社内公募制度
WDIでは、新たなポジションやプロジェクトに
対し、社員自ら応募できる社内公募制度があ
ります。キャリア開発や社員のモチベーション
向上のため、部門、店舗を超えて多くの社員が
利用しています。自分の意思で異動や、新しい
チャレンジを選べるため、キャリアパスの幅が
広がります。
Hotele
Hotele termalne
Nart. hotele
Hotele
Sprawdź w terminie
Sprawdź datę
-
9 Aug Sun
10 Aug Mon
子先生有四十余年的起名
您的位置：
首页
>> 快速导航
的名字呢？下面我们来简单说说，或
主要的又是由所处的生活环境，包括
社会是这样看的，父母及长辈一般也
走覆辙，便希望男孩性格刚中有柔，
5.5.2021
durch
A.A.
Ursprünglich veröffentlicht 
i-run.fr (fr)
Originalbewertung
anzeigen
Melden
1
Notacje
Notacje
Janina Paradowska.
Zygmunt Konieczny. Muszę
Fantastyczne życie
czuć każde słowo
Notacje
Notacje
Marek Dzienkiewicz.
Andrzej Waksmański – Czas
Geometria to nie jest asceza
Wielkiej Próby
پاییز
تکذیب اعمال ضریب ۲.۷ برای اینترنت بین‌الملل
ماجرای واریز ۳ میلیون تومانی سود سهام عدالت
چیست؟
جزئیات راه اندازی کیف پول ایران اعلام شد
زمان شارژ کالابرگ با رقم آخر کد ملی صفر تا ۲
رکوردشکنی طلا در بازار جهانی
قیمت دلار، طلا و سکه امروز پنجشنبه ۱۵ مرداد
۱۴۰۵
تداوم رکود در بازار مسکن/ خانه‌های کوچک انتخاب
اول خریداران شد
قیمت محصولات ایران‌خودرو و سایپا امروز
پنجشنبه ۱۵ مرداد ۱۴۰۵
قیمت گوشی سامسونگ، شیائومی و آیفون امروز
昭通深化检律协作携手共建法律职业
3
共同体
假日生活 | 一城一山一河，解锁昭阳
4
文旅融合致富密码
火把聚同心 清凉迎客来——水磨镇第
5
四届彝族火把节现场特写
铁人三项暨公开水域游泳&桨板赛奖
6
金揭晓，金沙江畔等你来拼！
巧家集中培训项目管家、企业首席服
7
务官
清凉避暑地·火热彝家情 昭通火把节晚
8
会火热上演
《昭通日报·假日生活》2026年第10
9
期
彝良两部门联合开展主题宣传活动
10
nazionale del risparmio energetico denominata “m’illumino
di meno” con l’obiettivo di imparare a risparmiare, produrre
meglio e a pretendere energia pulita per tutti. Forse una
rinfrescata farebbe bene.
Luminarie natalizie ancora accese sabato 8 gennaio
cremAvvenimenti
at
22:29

········

Task to carry out ▸
Reproduce each line of the data containing the word "قیمت".

Result of the exercise ▸
قیمت دلار، طلا و سکه امروز پنجشنبه ۱۵ مرداد
قیمت محصولات ایران‌خودرو و سایپا امروز
قیمت گوشی سامسونگ، شیائومی و آیفون امروز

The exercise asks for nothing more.